▶ **Supplied material**

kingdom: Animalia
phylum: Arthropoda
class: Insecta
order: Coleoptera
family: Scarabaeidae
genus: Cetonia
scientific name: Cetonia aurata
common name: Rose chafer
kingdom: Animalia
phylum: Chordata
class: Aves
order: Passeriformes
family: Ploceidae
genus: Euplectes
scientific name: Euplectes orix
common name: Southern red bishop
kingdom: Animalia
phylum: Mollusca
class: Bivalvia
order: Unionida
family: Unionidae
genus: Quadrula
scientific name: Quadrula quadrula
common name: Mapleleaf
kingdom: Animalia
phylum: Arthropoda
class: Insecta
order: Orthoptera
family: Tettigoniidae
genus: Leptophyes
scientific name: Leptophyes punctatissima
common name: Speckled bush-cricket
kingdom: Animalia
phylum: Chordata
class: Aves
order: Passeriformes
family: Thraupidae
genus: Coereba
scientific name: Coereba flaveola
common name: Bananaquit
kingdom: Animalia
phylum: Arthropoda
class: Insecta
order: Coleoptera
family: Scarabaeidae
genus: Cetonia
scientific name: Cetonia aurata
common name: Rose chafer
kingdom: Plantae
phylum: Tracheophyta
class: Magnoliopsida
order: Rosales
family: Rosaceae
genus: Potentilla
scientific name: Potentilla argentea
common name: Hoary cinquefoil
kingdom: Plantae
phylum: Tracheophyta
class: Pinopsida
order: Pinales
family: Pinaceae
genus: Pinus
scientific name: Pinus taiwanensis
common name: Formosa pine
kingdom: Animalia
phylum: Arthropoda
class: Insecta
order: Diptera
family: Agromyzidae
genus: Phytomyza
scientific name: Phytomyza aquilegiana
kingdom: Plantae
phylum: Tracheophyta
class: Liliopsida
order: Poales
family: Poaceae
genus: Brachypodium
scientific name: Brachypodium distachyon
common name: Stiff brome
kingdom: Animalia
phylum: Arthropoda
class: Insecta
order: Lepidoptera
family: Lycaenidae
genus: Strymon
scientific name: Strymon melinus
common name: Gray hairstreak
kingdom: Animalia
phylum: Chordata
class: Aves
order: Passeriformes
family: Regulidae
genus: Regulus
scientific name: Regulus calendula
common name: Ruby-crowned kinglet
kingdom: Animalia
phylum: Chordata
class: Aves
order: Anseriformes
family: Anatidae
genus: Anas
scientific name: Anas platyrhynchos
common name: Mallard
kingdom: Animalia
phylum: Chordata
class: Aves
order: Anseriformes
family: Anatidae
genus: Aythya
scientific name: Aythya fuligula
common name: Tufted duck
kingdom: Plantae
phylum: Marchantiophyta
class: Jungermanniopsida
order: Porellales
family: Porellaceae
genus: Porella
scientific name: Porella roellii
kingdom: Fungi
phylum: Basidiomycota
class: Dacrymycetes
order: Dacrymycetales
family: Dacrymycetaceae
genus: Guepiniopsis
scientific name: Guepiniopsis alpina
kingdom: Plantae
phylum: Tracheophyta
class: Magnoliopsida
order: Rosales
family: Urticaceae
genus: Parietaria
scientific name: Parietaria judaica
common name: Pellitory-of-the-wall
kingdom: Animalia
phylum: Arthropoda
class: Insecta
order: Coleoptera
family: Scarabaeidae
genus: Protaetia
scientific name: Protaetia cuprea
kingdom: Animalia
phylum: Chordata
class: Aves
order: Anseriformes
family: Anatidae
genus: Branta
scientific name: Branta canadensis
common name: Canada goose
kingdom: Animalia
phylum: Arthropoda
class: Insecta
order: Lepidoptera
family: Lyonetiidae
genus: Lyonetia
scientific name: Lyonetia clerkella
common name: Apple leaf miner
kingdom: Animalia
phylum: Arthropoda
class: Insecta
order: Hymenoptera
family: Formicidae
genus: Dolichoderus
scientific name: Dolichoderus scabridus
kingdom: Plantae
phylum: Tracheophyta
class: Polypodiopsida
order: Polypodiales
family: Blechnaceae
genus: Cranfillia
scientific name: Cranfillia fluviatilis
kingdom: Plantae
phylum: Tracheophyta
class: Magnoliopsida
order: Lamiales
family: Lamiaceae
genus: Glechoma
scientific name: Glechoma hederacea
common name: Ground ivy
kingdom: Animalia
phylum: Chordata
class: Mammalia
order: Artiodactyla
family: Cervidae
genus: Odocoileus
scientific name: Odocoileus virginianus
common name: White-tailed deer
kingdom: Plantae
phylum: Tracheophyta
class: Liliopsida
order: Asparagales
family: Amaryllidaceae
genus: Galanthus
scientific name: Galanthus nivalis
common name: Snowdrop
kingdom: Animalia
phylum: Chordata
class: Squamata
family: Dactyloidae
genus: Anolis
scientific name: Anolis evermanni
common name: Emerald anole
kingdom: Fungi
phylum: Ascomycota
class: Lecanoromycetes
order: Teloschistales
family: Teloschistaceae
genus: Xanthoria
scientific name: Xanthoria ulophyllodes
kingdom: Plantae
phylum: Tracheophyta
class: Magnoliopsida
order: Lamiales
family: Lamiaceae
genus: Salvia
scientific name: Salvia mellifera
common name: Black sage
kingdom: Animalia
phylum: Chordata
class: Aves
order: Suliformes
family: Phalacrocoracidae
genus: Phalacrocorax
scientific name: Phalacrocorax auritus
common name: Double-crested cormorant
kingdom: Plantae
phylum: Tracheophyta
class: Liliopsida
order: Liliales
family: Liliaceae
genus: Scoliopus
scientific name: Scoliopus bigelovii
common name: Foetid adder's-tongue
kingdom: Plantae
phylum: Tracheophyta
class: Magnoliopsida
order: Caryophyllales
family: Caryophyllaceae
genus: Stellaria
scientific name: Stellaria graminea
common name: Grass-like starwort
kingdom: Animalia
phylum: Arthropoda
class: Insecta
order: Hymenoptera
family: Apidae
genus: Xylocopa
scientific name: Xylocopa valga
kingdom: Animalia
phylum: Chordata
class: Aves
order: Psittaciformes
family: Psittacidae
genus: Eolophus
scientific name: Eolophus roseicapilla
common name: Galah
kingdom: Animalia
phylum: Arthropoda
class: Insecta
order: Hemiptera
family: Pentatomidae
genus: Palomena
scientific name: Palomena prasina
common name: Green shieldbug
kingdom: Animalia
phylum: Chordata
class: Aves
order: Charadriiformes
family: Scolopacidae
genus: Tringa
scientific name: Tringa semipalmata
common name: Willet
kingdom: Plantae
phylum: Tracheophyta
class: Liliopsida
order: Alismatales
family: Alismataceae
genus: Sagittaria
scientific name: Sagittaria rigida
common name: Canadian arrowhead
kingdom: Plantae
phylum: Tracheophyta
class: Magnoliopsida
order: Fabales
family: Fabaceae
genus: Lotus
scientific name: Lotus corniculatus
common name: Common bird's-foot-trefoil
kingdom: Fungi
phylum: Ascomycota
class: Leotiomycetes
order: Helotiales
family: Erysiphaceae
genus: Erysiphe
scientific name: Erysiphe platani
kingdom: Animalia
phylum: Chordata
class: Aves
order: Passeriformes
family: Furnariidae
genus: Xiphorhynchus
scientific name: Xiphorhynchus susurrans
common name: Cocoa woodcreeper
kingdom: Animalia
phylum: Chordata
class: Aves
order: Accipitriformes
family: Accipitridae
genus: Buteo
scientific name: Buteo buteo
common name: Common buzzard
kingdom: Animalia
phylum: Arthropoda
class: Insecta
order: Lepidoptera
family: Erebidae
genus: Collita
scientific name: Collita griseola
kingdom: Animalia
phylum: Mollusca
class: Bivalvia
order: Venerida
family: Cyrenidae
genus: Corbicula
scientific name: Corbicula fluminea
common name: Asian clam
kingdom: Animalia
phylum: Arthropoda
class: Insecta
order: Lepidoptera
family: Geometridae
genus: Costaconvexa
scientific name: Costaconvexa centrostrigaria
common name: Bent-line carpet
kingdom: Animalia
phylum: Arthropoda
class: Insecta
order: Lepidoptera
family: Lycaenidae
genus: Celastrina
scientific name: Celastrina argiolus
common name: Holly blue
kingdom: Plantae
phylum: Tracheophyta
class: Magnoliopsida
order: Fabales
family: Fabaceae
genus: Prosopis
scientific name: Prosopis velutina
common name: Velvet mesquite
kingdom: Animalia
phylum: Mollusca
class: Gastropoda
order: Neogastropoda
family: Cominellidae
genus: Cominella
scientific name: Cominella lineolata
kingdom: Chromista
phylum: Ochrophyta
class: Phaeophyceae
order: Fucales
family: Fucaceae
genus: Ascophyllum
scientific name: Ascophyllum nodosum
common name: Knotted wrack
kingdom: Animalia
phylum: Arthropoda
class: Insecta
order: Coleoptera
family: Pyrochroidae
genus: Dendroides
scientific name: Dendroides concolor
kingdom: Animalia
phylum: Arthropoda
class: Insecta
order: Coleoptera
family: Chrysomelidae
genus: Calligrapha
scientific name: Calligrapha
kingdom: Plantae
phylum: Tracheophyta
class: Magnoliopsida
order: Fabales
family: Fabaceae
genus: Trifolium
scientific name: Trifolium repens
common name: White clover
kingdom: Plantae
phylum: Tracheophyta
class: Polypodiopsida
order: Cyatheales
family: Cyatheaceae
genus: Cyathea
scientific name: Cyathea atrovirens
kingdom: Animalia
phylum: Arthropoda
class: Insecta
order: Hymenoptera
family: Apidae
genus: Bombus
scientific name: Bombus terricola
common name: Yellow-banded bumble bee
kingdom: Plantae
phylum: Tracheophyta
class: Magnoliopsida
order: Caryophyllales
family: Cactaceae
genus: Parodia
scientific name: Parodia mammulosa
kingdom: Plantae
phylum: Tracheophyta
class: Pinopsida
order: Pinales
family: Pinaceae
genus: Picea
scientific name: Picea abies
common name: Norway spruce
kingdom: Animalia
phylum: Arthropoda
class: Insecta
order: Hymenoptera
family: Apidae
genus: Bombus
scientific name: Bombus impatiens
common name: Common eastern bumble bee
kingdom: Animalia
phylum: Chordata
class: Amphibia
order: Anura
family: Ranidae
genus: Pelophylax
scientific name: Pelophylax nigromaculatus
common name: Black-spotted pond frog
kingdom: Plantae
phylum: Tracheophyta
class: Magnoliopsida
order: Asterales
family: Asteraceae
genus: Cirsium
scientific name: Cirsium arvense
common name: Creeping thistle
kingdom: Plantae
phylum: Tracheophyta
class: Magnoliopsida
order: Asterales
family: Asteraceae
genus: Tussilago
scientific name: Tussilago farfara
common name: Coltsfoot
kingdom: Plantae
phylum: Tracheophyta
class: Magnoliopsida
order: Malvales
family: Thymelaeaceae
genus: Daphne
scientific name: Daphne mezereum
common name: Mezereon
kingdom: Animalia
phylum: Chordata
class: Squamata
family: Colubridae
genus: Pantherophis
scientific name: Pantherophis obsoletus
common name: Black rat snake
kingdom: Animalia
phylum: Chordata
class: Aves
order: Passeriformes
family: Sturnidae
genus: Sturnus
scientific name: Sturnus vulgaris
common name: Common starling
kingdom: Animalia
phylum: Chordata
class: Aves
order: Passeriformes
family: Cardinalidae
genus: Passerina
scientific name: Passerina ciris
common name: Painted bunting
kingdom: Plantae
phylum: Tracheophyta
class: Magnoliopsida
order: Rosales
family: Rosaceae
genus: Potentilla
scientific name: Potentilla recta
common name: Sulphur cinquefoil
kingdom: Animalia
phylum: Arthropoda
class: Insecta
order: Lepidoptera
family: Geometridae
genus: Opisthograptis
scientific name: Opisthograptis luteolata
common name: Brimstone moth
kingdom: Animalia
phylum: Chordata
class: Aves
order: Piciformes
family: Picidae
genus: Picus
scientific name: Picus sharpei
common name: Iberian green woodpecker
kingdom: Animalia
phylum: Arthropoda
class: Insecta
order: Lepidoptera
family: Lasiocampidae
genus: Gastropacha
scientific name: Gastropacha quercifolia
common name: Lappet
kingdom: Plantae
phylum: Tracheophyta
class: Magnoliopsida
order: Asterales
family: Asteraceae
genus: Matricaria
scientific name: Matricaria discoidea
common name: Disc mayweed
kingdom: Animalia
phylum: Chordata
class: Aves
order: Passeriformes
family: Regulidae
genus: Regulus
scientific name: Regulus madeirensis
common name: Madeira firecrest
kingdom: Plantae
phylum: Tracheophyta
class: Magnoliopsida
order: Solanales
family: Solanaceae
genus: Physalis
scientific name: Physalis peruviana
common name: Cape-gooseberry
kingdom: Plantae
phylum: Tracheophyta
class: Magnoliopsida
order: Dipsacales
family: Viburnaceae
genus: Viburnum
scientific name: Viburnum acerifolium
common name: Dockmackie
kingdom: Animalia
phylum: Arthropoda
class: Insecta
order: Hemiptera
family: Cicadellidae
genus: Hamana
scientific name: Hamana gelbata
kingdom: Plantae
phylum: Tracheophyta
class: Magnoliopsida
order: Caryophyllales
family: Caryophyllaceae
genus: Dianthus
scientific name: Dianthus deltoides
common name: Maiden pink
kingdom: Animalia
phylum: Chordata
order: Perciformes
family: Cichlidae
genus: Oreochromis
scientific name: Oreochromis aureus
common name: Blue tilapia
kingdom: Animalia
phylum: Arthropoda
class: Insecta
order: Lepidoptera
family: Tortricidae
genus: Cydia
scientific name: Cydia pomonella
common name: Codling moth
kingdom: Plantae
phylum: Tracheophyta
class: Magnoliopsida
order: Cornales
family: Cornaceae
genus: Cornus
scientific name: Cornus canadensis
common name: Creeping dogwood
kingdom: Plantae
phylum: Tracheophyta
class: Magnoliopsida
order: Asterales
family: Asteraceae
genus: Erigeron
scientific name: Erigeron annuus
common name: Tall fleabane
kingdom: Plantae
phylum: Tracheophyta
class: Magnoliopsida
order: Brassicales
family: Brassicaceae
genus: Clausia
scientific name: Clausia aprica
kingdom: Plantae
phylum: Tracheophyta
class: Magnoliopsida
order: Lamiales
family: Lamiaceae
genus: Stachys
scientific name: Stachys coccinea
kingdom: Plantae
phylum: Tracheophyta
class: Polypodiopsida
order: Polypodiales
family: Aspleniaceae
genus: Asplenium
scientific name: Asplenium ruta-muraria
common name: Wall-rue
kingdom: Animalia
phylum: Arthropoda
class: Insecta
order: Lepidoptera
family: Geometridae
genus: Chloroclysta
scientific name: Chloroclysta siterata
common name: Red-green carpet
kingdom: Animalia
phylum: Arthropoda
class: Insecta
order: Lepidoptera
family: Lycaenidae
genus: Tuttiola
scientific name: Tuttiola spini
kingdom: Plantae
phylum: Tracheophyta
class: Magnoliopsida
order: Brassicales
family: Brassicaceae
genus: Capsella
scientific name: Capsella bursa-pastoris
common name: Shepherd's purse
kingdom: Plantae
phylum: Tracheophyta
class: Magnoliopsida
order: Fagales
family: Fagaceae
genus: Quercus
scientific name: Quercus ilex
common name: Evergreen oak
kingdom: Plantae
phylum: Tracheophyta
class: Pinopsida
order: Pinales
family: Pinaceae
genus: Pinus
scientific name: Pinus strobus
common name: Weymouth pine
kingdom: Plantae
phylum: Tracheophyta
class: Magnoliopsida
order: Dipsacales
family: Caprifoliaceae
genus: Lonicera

▶ **Set problem**
Reproduce the data lines without change, from the line with "genus: Xiphorhynchus" up to and including the line with "common name: Velvet mesquite".

▶ **Exercise answer**
genus: Xiphorhynchus
scientific name: Xiphorhynchus susurrans
common name: Cocoa woodcreeper
kingdom: Animalia
phylum: Chordata
class: Aves
order: Accipitriformes
family: Accipitridae
genus: Buteo
scientific name: Buteo buteo
common name: Common buzzard
kingdom: Animalia
phylum: Arthropoda
class: Insecta
order: Lepidoptera
family: Erebidae
genus: Collita
scientific name: Collita griseola
kingdom: Animalia
phylum: Mollusca
class: Bivalvia
order: Venerida
family: Cyrenidae
genus: Corbicula
scientific name: Corbicula fluminea
common name: Asian clam
kingdom: Animalia
phylum: Arthropoda
class: Insecta
order: Lepidoptera
family: Geometridae
genus: Costaconvexa
scientific name: Costaconvexa centrostrigaria
common name: Bent-line carpet
kingdom: Animalia
phylum: Arthropoda
class: Insecta
order: Lepidoptera
family: Lycaenidae
genus: Celastrina
scientific name: Celastrina argiolus
common name: Holly blue
kingdom: Plantae
phylum: Tracheophyta
class: Magnoliopsida
order: Fabales
family: Fabaceae
genus: Prosopis
scientific name: Prosopis velutina
common name: Velvet mesquite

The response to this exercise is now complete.